Saturday, January 16, 1999

 

JUDGE ENDS FEDERAL OVERSIGHT OF VMI

Friday's ruling officially ends a nine-year legal battle that went all the way to the U.S. Supreme Court.

By MICHAEL HEMPHILL
THE ROANOKE TIMES

The civil rights lawsuit that prompted Virginia Military Institute to end its 157-year heritage as a male-only institution was dismissed Friday by a federal judge.

In his decision, U.S. District Judge Jackson Kiser ruled that VMI has fully complied with a 1996 court order that it open its ranks to women, and thus no longer requires federal oversight. "We feel like we've done a very good job of assimilating women here," said Col. Mike Strickler, VMI's spokesman. "The cadets did a great job. It was up to them to do the job right, and it will remain up to them to do the job right."

Friday's ruling officially ends a nine-year legal battle that went all the way to the U.S. Supreme Court. And VMI hopes the battle won't ever be sparked again.

"We will obviously continue to monitor the situation here," Strickler pledged. "It's something at the forefront of our mind.

The U.S. Department of Justice filed the lawsuit in 1990 in U.S. District Court in Roanoke after a female high school student from Virginia complained that the military college refused to admit her because of her sex. The lawsuit claimed that the school had violated the Civil Rights Act of 1964 and the equal protection clause of the 14th Amendment to the Constitution, because it received federal taxpayer money, but barred half the population from admittance.
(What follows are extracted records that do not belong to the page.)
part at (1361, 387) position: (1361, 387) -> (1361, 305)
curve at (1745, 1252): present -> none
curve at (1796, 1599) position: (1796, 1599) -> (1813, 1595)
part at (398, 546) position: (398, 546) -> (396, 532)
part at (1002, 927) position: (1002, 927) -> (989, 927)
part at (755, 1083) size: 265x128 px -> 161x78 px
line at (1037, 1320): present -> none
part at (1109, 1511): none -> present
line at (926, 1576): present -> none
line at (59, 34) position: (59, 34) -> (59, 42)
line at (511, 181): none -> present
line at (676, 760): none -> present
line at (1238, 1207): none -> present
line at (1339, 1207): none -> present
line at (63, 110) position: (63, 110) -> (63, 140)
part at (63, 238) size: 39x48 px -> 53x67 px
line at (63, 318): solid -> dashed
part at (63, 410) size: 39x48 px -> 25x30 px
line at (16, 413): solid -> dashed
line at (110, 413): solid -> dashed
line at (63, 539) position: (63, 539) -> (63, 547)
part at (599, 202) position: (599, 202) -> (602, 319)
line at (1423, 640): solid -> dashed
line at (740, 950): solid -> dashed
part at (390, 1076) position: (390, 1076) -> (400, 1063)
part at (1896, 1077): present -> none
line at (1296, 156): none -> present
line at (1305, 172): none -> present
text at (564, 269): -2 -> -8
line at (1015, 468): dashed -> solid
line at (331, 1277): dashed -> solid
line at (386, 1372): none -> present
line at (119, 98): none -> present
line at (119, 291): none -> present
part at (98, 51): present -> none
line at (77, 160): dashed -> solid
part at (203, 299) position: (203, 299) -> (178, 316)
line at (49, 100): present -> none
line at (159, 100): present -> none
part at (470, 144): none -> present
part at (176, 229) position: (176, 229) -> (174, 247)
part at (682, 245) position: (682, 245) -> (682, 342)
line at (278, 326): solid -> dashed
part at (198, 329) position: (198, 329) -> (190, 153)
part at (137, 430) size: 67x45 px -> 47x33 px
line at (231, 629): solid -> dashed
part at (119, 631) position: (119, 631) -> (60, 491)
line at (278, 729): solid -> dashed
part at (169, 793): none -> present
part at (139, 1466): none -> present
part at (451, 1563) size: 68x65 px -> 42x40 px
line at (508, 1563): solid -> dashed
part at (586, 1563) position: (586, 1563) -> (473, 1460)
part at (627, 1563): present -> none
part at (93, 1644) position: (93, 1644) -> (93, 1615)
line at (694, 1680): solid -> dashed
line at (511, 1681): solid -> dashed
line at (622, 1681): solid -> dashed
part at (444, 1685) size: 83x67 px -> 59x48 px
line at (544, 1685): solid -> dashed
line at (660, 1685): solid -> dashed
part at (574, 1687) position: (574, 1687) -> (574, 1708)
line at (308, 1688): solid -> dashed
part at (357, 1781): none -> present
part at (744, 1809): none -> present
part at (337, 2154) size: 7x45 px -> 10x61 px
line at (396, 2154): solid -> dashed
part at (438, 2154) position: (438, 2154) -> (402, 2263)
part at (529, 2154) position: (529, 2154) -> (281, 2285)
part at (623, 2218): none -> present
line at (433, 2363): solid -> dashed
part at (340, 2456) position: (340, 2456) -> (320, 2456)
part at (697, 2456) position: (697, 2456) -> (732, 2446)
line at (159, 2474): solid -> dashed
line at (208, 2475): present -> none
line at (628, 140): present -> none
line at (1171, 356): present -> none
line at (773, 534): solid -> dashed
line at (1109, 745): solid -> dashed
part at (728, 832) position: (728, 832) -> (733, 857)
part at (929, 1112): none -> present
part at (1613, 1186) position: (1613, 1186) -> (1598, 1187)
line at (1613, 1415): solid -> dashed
Kiser sided with VMI in dismissing the lawsuit a year later.

"VMI is a different type of institution," Kiser said in his opinion. "It has set its eye on the citizen-soldier and never veered from the path it has chosen to meet that goal. VMI truly marches to the beat of a different drummer, and I will permit it to continue to do so."

Kiser got a chance to revisit the case in 1994, after the 4th U.S. Circuit Court of Appeals overturned his original decision and directed VMI to go private, admit women, or come up with an alternate parallel plan.

Against objections from the Department of Justice and women's groups, Kiser approved a VMI proposal that provided for a publicly funded women's leadership institute at private Mary Baldwin College in Staunton.

In 1996, it was the U.S. Supreme Court's turn to weigh in. By a 7-1 majority, the justices ruled that if the state of Virginia chose to bar women from the "premier training" that VMI affords, it would have to do so without federal funding, which amounted to almost half the school's budget.

Faced with that reality, the VMI board of visitors, in a 9-8 vote, agreed to admit women in the fall of 1997. Thirty were admitted that year and 34 in 1998.

Strickler said the concerns many alumni had about women entering the school have been allayed.

"The main thing we did not want to do was change the basics of VMI," he said. "And women have not come here to do that."

Officials with the Department of Justice and the National Women's Law Center, which fought VMI's male-only admissions policy from the beginning, couldn't be reached for comment Friday.